There was widespread approval for the decision of the CPUC in early October that apparently moves toward denying the rate impacts of the DWR contracts, which may result in abrogation of the contracts. Ratepayer groups appear to believe that any short-term harm that might be imposed on generators is good by definition. Environmental groups see the abrogation of the contracts – most of which are based on gas-fired generation – as an opportunity to replace that supply with wind power.
The DWR has taken the lead not only in power procurement but also in advocating elimination of customer choice, explicitly on the grounds that it wants to ensure that customers cannot escape having to pay for above-market power costs locked in by its contracts.
Ontario Hydro of California
California’s drift toward nationalization of substantial portions of its power sector is very similar to what happened in Ontario during the first two decades of the twentieth century. The nationalization of California’s power sector might lead to some early apparent policy successes, and fuel opposition to power sector liberalization developing elsewhere in the world.
The two largest investor-owned power distributors in the state, Southern California Edison and Pacific Gas & Electric, are being driven into bankruptcy by a complex series of factors including chaotic government and regulatory actions, internal management errors, and major financial and technical deficiencies in the original restructuring plan. Assets of those firms may end up in state control. Mr. Fluckinger expressed to me the view that the State should control enough peaking generation to be able to manage prices within a “reasonable level.” The bond issuing authority and contracting capacity of DWR and the CPA are more than sufficient to achieve substantial price control.
Nationalization of the power sector through confiscation and bond issuance parallels the Ontario Hydro model from the period 1906-1922. The Ontario experience demonstrates that nationalization of a poorly functioning private market through confiscation and bonds can appear to be a superior form of organization for the power sector. It took a long time for the Ontario public power system to collapse under self-inflicted wounds perpetuated by an overall lack of accountability. If Ontario’s experience holds in California, even after the nationalized electricity sector has converted massive taxpayer-backed subsidies, not into net assets, but into even greater net liabilities, there will be true believers who will complain that the government electricity company would have succeeded if it had only received greater subsidies.
Implications of complexity
Electricity system restructuring is irreducibly complex. The physical function of modern electricity grids requires that each electrical component is connected to, and can affect, all other components. Grid engineering allows a very narrow range of operational flexibility. High fixed and variable costs make the system vulnerable to financial disruption. The societal costs of unreliable power are extremely high and rising. The power sector is vulnerable to political influence not only because it has so many points of connection with public interest priorities, but because regulatory mechanisms, which are difficult to shield from political influence, are needed.
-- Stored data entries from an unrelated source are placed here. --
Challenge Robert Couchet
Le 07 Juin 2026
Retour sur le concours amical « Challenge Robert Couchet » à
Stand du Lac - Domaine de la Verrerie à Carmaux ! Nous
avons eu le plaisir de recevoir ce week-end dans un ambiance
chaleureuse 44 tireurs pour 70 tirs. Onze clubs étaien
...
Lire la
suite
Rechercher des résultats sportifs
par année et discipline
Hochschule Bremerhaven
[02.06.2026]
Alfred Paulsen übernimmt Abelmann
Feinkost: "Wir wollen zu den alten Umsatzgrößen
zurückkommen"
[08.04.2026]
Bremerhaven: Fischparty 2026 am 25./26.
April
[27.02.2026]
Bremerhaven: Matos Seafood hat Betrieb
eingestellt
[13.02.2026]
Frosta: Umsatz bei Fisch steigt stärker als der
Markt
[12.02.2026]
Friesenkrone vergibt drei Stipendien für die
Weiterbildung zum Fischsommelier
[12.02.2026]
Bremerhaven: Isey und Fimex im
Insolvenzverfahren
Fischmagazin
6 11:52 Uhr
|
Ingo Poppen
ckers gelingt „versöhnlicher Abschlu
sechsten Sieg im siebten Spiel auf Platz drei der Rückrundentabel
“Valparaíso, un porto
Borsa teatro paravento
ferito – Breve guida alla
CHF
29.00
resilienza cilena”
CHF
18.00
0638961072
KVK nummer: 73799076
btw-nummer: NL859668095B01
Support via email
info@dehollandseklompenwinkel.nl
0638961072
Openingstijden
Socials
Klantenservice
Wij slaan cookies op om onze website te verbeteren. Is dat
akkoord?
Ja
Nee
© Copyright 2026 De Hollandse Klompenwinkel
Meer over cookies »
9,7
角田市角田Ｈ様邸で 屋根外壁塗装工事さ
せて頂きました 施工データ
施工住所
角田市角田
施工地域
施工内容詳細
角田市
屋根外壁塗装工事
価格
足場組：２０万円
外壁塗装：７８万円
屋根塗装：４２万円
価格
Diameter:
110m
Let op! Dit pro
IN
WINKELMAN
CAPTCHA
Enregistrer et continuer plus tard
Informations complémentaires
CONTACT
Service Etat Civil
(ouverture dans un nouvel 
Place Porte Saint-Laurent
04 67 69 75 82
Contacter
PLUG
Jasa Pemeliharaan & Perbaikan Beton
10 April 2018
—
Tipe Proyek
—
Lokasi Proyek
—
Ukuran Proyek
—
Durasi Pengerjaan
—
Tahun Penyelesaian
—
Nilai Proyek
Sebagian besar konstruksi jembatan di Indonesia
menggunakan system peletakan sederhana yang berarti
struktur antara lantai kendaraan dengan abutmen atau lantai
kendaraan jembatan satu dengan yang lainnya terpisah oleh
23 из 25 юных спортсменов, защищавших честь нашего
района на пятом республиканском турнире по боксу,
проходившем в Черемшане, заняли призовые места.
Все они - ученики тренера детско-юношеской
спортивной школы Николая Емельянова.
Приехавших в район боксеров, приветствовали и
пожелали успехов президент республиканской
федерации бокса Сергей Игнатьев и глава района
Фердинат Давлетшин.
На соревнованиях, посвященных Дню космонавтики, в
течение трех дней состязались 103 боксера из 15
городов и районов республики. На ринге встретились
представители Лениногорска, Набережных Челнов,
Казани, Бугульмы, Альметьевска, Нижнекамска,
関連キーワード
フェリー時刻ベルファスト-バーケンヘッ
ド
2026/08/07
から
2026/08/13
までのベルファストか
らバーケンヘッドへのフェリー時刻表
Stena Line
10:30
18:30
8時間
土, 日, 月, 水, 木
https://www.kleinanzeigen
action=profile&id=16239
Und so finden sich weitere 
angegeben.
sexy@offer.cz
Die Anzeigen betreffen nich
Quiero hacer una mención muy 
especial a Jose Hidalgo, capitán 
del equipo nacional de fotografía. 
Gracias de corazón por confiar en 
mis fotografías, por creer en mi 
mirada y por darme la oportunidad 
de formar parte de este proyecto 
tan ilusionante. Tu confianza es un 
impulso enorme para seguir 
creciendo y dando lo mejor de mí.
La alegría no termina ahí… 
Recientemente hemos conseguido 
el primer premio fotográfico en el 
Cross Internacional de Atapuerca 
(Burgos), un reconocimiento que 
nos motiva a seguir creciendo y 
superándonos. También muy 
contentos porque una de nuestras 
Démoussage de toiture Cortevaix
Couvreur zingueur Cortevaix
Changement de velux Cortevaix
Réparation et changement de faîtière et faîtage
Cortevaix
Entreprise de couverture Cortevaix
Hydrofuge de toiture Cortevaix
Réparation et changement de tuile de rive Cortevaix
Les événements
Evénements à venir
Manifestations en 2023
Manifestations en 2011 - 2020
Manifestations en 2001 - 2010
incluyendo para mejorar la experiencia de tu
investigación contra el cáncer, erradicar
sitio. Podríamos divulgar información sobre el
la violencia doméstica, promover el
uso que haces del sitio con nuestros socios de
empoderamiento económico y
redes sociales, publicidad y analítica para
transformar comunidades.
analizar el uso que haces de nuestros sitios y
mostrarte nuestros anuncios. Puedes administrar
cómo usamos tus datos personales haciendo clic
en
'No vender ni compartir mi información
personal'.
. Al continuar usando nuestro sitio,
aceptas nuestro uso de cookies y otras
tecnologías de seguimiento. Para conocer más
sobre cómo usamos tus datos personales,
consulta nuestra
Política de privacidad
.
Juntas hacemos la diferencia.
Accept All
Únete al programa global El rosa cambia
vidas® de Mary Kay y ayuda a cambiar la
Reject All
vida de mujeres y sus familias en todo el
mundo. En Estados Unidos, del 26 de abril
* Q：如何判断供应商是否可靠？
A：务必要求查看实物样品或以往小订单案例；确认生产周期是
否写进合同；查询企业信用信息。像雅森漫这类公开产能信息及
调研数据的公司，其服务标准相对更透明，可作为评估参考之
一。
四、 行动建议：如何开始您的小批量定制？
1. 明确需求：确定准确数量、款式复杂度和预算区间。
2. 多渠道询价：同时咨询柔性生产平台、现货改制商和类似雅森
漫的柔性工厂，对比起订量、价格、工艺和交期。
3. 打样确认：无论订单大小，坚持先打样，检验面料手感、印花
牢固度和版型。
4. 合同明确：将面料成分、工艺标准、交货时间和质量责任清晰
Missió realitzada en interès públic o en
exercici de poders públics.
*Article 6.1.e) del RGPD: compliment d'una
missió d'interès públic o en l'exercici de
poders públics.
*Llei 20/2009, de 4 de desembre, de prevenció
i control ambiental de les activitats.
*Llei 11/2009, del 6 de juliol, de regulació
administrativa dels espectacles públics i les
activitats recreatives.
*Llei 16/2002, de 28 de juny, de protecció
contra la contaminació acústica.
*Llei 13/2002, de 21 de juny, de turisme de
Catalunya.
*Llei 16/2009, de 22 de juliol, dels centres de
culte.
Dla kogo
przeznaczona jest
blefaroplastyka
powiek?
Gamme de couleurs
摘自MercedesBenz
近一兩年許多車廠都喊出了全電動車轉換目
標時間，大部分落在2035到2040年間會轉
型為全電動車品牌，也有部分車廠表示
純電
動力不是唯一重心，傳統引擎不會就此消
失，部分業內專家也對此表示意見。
The interconnected engineering, financial and regulatory minimum requirements for operable electricity systems imposes demands on the policy environment. Randomness, confusion, bias, illogicality, and distraction in the policy environment can have severe consequences on electricity supply reliability.
Despite the availability of vast intellectual resources, the design and implementation of California’s electricity restructuring has so far come up far short of a workable system. California’s experience with electricity restructuring illustrates the challenge of complexity.